En arrière plan du jeu, on a eu droit à des trucs assez curieux : des initiations réciproques de mots nouveaux et autres langages inconnus (Alex, Juliette et Poupy notamment), un hôte encore plus fumé que ses invités, qui est encore plus à l’ouest que d’habitude, qui oublie systématiquement qu’il est deal, et qui refuse de distribuer avant de quitter la table, affichant même le verso intime de son anatomie à l’assemblée**, histoire de montrer qu’il n’est pas rancunier.

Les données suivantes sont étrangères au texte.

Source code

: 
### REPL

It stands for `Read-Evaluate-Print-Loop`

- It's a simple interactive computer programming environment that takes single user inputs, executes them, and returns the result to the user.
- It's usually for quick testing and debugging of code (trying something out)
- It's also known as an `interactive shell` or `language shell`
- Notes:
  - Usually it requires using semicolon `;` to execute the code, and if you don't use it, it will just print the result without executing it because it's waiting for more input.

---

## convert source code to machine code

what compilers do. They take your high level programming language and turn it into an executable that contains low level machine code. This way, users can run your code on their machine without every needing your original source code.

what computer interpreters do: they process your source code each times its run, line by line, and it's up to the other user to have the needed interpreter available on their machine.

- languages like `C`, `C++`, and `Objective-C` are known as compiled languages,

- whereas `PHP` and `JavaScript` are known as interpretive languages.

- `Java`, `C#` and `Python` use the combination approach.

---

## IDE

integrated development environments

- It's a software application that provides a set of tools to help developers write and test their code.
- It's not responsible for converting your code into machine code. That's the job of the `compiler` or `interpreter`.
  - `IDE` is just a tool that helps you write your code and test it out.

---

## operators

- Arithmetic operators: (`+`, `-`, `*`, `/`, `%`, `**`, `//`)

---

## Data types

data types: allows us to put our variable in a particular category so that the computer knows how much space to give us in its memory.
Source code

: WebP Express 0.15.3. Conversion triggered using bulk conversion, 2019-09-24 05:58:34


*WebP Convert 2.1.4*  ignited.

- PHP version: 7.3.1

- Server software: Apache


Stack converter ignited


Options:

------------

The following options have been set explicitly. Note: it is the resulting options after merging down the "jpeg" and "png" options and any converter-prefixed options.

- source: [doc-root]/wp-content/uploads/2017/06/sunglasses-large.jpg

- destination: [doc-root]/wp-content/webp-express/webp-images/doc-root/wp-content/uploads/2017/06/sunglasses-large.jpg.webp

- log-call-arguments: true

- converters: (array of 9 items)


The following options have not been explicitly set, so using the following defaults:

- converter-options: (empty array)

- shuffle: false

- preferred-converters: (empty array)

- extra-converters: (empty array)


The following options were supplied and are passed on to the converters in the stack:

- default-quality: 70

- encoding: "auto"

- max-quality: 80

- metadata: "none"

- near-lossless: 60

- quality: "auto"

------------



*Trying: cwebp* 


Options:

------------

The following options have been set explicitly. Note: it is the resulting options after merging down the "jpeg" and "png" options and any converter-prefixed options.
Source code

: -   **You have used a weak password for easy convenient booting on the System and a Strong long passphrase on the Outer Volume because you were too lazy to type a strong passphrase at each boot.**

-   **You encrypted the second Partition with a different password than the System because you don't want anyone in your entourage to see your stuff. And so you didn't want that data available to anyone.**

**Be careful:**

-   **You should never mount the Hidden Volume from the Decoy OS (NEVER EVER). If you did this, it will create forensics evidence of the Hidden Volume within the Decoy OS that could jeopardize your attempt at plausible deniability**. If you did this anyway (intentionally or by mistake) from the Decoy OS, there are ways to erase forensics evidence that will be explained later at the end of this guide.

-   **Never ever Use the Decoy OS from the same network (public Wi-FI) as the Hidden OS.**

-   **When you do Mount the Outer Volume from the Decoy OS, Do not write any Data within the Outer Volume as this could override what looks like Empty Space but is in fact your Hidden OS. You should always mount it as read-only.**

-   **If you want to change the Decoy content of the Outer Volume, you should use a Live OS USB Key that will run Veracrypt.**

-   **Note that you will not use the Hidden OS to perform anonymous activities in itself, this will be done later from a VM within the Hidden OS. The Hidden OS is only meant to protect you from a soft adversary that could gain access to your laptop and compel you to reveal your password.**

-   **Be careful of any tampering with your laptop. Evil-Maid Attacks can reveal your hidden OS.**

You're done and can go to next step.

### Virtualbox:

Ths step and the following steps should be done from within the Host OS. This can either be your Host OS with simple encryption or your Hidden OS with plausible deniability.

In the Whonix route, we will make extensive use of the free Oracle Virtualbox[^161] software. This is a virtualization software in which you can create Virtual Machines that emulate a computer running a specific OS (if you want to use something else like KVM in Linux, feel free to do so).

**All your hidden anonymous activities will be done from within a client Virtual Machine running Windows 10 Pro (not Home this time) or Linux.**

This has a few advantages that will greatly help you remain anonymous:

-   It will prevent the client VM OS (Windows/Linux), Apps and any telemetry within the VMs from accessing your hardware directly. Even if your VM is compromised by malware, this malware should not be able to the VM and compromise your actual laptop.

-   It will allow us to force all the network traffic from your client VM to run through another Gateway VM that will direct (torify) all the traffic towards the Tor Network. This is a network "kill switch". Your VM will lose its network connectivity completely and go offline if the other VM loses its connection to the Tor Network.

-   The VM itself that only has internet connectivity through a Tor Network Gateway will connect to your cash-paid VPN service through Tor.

Accélérons pour résumer le dimanche, en faisant comme le vent plein sud qui a soufflé sur cette journée : une balade matinale très agréable avec Céline et Alex pour aller toper les chocolatines ; leur jolie trouvaille pour l’apéro avec le rosé pamplemousse ; une bonne orgie de fruits de mer pour le déjeuner composée d’huîtres, de moules cuisinées « à la bonne maman », de crevettes bouquets, de grillades (merci Alex et Aurél) et d’une belle salade de fruits préparée par Poupy ; un nouveau challenge de Céline (qui, vous l’aurez remarqué comme moi, ne se refuse décidément rien***) avec une violente réaction dermique, l’auteur des symptômes étant resté mystérieux ; une partie de Qwirkle pendant que Juliette sieste deux bonnes heures, elle qui s’était levée un peu plus tôt pour l’apéro (ça fatigue tant que ça, de sortir ses adversaires au pok ?) et nous pouvons refermer la page de ce weekend succulent, rempli de bonne bouffe, de bonnes bouteilles, de petites souffrances et de grands rires, partagé dans un coin qui m’est cher, avec des amis qui le sont tout autant.

Tom

* Penser un jour à réutiliser cette phrase. Au féminin.
** Mes excuses aux joueurs pour ce moment d’égarement, je sais pas, la pression, le vin, la fumette, la lune, tout ça…
*** J’espère qu’elle reviendra quand même.